[ЗАДАНИЕ 1] Выберите из записей все строки, в которых встречается слово «qSketchRegion».

==== ФРАГМЕНТ ====

Дэнис Бушнел - американец, инженер, работавший в Жлобине, куда ездила Лена Баранова.
Дмитрий Брониславович Смольский - ведущий симфонист Беларуси, педагог Льва Гунина по композиции, работал в Минской консерватории. Был также педагогом Евгения Эльпера.
Амиран Шаликашвили - прославленный, всемирно знаменитый мим, директор Театра Пантомимы, с которым Лев Гунин познакомился в Тбилиси.
Евгений Эльпер - композитор (Минск), директор музыкальных программ Белорусского радио и телевидения, интеллектуал, близкий друг Гунина в 1980-е годы.
Мечислав Примачек - житель Польши (городок Сулентин возле Познани), школьный учитель, друг Льва Гунина, которого Лев характеризует как честного, порядочного человека, знатока истории католической церкви в Польше, любителя польской старины, специалиста по некоторым историческим артефактам.

==== ИСХОДНЫЕ ДАННЫЕ ====

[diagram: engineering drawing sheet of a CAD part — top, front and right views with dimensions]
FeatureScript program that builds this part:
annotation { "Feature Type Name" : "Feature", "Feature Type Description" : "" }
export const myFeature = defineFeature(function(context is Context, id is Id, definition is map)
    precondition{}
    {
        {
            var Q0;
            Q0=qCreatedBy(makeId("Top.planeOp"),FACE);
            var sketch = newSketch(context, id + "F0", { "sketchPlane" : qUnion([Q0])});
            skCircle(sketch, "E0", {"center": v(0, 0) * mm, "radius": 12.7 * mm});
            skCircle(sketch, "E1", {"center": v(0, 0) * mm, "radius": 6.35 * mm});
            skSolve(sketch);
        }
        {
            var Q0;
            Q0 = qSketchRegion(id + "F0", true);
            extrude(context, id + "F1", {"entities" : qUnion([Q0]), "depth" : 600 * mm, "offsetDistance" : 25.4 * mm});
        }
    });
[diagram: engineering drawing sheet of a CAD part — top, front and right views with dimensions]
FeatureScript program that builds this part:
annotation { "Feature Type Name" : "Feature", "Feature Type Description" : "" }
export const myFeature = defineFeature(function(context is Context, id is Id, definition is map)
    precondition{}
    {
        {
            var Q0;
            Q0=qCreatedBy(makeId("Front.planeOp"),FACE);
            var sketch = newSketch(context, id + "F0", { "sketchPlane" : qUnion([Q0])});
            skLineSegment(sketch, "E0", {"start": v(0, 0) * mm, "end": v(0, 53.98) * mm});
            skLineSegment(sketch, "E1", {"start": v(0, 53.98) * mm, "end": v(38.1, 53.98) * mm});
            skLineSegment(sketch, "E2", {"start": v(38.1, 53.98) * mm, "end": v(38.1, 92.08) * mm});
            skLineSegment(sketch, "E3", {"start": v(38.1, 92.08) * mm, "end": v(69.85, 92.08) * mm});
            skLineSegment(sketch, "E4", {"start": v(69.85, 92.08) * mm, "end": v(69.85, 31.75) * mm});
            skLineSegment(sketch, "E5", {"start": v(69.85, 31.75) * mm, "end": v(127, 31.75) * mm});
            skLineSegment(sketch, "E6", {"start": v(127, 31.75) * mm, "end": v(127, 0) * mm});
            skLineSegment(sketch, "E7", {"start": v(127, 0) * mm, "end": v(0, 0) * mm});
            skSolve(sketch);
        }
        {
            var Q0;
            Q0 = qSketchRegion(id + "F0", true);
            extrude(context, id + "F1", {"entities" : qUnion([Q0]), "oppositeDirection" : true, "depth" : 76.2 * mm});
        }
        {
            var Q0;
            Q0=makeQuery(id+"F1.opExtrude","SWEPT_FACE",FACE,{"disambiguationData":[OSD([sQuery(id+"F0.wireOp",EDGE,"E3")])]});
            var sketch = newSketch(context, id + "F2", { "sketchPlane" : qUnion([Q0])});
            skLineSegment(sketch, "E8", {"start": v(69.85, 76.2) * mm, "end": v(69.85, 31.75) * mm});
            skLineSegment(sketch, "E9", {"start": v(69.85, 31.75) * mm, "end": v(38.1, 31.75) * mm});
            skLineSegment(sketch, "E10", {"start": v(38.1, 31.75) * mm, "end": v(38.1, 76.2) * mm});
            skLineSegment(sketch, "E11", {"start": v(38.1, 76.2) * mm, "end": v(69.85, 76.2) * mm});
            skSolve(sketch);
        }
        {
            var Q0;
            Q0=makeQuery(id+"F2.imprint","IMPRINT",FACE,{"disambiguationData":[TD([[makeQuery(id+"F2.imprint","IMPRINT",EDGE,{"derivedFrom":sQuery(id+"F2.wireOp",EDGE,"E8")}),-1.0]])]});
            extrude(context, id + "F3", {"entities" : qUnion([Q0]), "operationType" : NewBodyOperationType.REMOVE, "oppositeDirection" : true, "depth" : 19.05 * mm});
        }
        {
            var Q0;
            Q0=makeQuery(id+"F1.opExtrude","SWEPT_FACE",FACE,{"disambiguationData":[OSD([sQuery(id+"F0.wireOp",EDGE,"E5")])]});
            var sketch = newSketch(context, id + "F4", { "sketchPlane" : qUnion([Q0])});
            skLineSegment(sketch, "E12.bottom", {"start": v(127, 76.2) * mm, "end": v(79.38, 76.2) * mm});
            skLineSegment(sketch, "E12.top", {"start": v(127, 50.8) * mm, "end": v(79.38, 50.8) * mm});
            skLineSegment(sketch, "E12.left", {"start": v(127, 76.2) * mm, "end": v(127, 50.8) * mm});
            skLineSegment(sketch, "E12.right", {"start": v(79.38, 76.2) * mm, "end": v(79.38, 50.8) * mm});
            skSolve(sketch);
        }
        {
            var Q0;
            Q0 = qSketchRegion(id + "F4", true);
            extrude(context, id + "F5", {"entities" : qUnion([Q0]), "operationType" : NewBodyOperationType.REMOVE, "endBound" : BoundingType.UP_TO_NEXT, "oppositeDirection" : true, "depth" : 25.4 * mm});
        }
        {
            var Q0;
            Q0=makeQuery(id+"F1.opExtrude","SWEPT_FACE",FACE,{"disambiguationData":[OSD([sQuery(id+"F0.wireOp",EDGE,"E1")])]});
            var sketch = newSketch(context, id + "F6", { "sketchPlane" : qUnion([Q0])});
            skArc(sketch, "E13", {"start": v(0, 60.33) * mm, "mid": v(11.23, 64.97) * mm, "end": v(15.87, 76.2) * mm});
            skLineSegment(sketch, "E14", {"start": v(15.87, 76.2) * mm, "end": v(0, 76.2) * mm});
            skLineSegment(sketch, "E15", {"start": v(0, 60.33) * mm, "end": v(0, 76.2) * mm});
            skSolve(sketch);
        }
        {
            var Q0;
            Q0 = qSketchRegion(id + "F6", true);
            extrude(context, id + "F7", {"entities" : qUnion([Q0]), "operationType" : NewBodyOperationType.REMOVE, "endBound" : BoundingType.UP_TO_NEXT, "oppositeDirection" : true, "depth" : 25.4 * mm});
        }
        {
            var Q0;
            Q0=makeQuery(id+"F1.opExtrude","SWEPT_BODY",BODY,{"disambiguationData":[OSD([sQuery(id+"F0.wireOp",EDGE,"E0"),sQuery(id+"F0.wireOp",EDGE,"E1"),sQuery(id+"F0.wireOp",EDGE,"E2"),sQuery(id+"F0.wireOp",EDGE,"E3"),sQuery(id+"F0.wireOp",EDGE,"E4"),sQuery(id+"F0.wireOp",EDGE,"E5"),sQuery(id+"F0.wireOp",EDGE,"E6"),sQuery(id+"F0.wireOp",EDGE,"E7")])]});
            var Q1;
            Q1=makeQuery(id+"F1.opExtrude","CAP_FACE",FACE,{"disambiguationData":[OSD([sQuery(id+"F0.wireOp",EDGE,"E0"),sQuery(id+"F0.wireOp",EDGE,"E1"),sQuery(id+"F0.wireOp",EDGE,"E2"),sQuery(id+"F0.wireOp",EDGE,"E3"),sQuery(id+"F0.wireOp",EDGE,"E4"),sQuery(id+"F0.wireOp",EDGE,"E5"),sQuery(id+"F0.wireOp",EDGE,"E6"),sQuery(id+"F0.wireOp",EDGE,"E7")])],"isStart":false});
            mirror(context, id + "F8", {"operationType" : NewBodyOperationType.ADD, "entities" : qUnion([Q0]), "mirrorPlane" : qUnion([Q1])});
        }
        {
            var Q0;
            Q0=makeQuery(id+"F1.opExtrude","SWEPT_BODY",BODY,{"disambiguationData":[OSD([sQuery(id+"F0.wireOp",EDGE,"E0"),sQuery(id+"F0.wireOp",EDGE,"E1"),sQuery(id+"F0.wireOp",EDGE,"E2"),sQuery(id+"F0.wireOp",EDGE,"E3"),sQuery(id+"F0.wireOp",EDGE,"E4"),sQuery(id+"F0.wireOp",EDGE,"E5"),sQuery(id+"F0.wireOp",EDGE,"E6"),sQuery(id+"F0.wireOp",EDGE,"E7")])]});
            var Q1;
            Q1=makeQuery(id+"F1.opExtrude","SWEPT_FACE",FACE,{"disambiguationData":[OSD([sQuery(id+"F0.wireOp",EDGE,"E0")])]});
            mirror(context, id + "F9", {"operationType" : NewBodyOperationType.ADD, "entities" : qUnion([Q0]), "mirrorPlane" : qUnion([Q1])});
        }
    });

====

[ЗАДАНИЕ 2] Переведите на английский язык это предложение из фрагмента: «Евгений Эльпер - композитор (Минск), директор музыкальных программ Белорусского радио и телевидения, интеллектуал, близкий друг Гунина в 1980-е годы.»

[ОТВЕТ НА ЗАДАНИЕ 1]
            Q0 = qSketchRegion(id + "F0", true);
            Q0 = qSketchRegion(id + "F0", true);
            Q0 = qSketchRegion(id + "F4", true);
            Q0 = qSketchRegion(id + "F6", true);

[ОТВЕТ НА ЗАДАНИЕ 2] Evgeny Elper is a composer (Minsk), director of music programs at Belarusian Radio and Television, an intellectual, and a close friend of Gunin in the 1980s.